Fourth. We “also have a responsibility to change the way that we, as elected officials and as citizens, work together. Because this democracy only works when we get both right — when the system is fair, but also when we build a culture that is trying to make it work.” As Deval Patrick, former Governor of Massachusetts said to his constituents, ‘Insist on us having a modicum of civility.’”
“Rather than reward those who’d disenfranchise any segment of America, we’ve got to insist that everybody arm themselves with information, and facts, and that they vote.”
“Rather than reward the most extreme voices, or the most divisive language, or who is best at launching schoolyard taunts, we should insist on a higher form of discourse in our common life, one based on empathy and respect.”
“Rather than paint those who disagree with us as motivated by malice, to suggest that any of us lack patriotism — we can insist, as Lincoln did, that we are not enemies, but friends; that our fellow Americans are not only entitled to a different point of view, but that they love this country as much as we do.”
“Rather than reward a 24/7 media that so often thrives on sensationalism and conflict, we have to stand up and insist, no, reason matters, facts matter; issues are complicated.”
“Rather than accept the notion that compromise is a sellout to one side, we’ve got to insist on the opposite — that it can be a genuine victory that means progress for all sides.”
 Barack Obama’s Comments About Cuba During His Campaign for the Democratic Party’s Presidential Nomination, 2007-2008, dwkcommentaries.com (July 13, 2015).
 White House, Remarks by the President in Address to the Illinois General Assembly (Feb. 10, 2016).
 On April 20, 2016, the U.S. Supreme Court unanimously upheld Arizona’s congressional redistricting map that had been established by an independent redistricting commission.
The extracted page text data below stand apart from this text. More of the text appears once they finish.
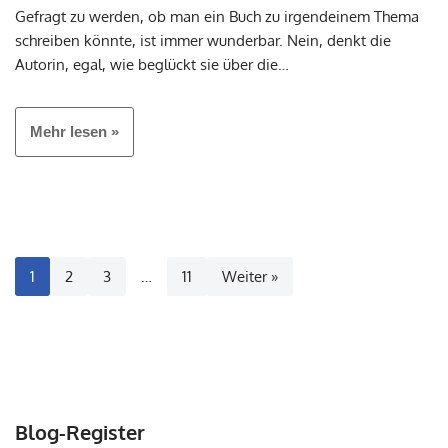
Gefragt zu werden, ob man ein Buch zu irgendeinem Thema
schreiben könnte, ist immer wunderbar. Nein, denkt die
Autorin, egal, wie beglückt sie über die…
Mehr lesen »
1
2
3
…
11
Weiter »
Blog-Register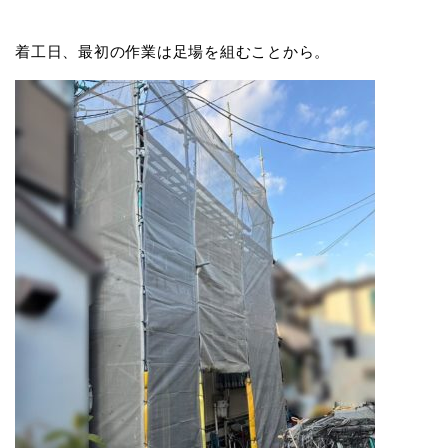
着工日、最初の作業は足場を組むことから。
The Court’s opinion, by Justice Stephen Breyer, held that the redistricting did not violate the principle of “one person one vote” because the contested population deviations were less than the 10 percent that the Supreme Court has said is generally constitutionally tolerable. “Given the inherent difficulty of measuring and comparing factors that may legitimately account for small deviations from strict mathematical equality, we believe that attacks on deviations under 10 percent will succeed only rarely, in unusual cases.” The opinion added that factors other than partisanship appeared to explain the population disparities in Arizona’s districts: compactness, contiguity, respect for “communities of interest,” geography, local boundaries, political competitiveness and compliance with the federal Voting Rights Act. (Liptak, Supreme Court Upholds Arizona’s Redrawn Legislative Map, N.Y. Times (April 20, 2016); Harris v. Arizona Independent Redistricting Comm’n, No. 14-232 (U.S. Sup. Ct. April 20, 2016).